(EXERCISE MATERIALS begins)

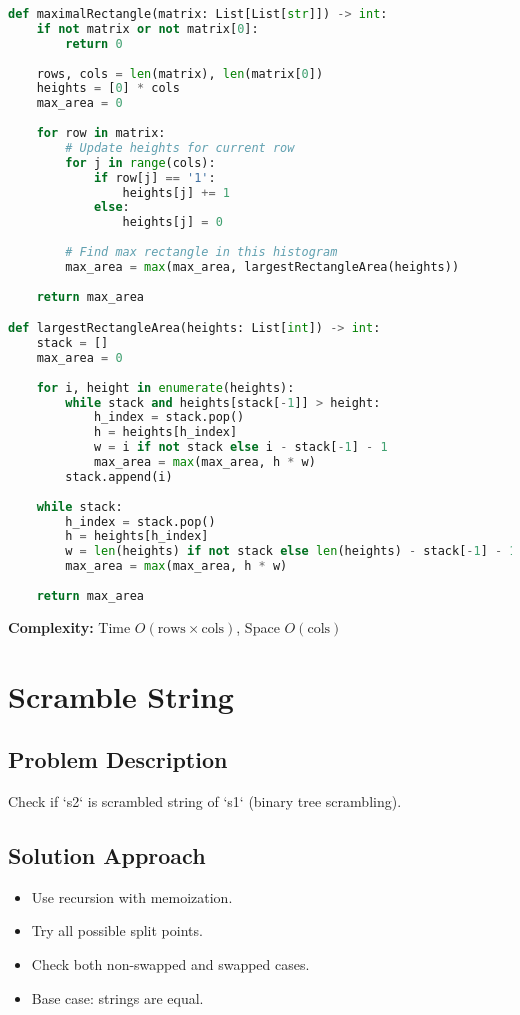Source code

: \documentclass[10pt, a4paper]{article}
\begin{document}
\begin{lstlisting}[language=Python]
def maximalRectangle(matrix: List[List[str]]) -> int:
    if not matrix or not matrix[0]:
        return 0
    
    rows, cols = len(matrix), len(matrix[0])
    heights = [0] * cols
    max_area = 0
    
    for row in matrix:
        # Update heights for current row
        for j in range(cols):
            if row[j] == '1':
                heights[j] += 1
            else:
                heights[j] = 0
        
        # Find max rectangle in this histogram
        max_area = max(max_area, largestRectangleArea(heights))
    
    return max_area

def largestRectangleArea(heights: List[int]) -> int:
    stack = []
    max_area = 0
    
    for i, height in enumerate(heights):
        while stack and heights[stack[-1]] > height:
            h_index = stack.pop()
            h = heights[h_index]
            w = i if not stack else i - stack[-1] - 1
            max_area = max(max_area, h * w)
        stack.append(i)
    
    while stack:
        h_index = stack.pop()
        h = heights[h_index]
        w = len(heights) if not stack else len(heights) - stack[-1] - 1
        max_area = max(max_area, h * w)
    
    return max_area
\end{lstlisting}
\textbf{Complexity:} Time $O(\text{rows} \times \text{cols})$, Space $O(\text{cols})$

\section{Scramble String}
\subsection*{Problem Description}
Check if `s2` is scrambled string of `s1` (binary tree scrambling).

\subsection*{Solution Approach}
\begin{itemize}
    \item Use recursion with memoization.
    \item Try all possible split points.
    \item Check both non-swapped and swapped cases.
    \item Base case: strings are equal.
\end{itemize}
\end{document}
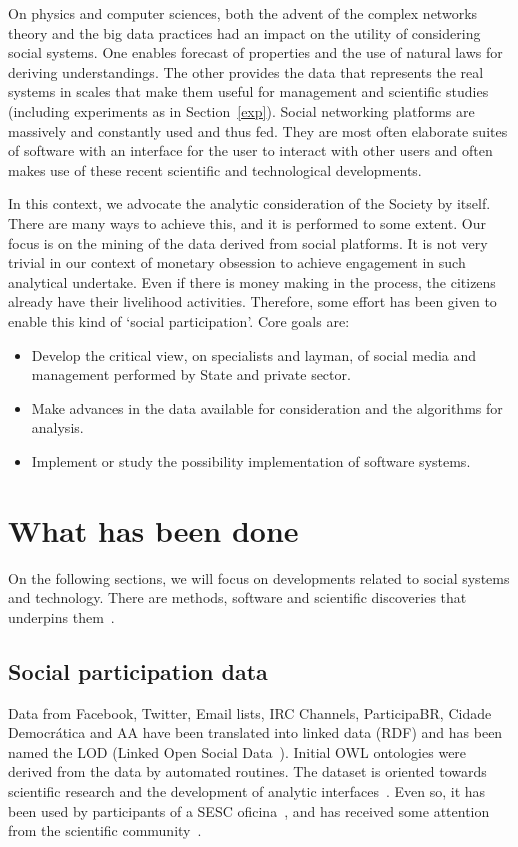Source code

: \documentclass[letterpaper,10pt]{article}
\begin{document}
On physics and computer sciences,
both the advent of the complex networks
theory and the big data practices
had an impact on the utility of considering
social systems.
One enables forecast of properties
and the use of natural laws for deriving understandings.
The other provides the data that represents the real systems
in scales that make them useful for management and
scientific studies (including experiments as in Section~\ref{exp}).
Social networking platforms are massively and constantly used and thus fed.
They are most often elaborate suites of software with
an interface for the user to interact with other users
and often makes use of these recent scientific and technological
developments.

In this context,
we advocate the analytic consideration
of the Society by itself.
There are many ways to achieve this,
and it is performed to some extent.
Our focus is on the mining of the data
derived from social platforms.
It is not very trivial in our context
of monetary obsession to achieve engagement
in such analytical undertake.
Even if there is money making in the process,
the citizens already have their livelihood activities.
Therefore, some effort has been given to
enable this kind of `social participation'.
Core goals are:
\begin{itemize}
	\item Develop the critical view, on specialists and layman,
		of social media and
		management performed by State and private sector.
	\item Make advances in the data available for consideration
		and the algorithms for analysis.
	\item Implement or study the possibility implementation
		of software systems.
\end{itemize}

\section{What has been done}
On the following sections, we will focus on
developments related to social systems and technology.
There are methods, software and scientific discoveries
that underpins them~\cite{stab,tese,kolm}.

\subsection{Social participation data}
Data from Facebook, Twitter, Email lists, IRC Channels, ParticipaBR,
Cidade Democrática and AA have been translated into linked data (RDF)
and has been named the LOD (Linked Open Social Data~\cite{lod}).
Initial OWL ontologies were derived from the data by automated routines.
The dataset is oriented towards scientific research
and the development of analytic interfaces~\cite{p1,p2,p3,p4,p5}.
Even so, it has been used by participants of a SESC oficina~\cite{sesc},
and has received some attention from the scientific community~\cite{nexos,tese}.
\end{document}
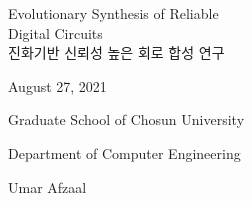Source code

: 
\vspace*{20mm}

\begin{center}
\huge \sffamily
		Evolutionary Synthesis of Reliable \\
		Digital Circuits \\
		\large{진화기반 신뢰성 높은 회로 합성 연구}
\end{center}

\vspace{50mm}
\begin{center}
	{\large \sffamily August 27, 2021}
\end{center}
\vspace{10mm}
\begin{center}
	{\LARGE \sffamily Graduate School of Chosun University}
\end{center}
\vspace{1mm}
\begin{center}
	{\Large \sffamily Department of Computer Engineering}
\end{center}
\vspace{1mm}
\begin{center}
	{\LARGE \sffamily Umar Afzaal}
\end{center}
\cleardoublepage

(EXERCISE MATERIALS ends)

◆ REQUIRED WORK: Reproduce only the lines from the beginning of the data through the line that contains "heights[j] = 0", both included, and please drop the pictures.

◆ ANSWER FOR THIS EXERCISE:
Source code

: \documentclass[10pt, a4paper]{article}
\begin{document}
\begin{lstlisting}[language=Python]
def maximalRectangle(matrix: List[List[str]]) -> int:
    if not matrix or not matrix[0]:
        return 0
    
    rows, cols = len(matrix), len(matrix[0])
    heights = [0] * cols
    max_area = 0
    
    for row in matrix:
        # Update heights for current row
        for j in range(cols):
            if row[j] == '1':
                heights[j] += 1
            else:
                heights[j] = 0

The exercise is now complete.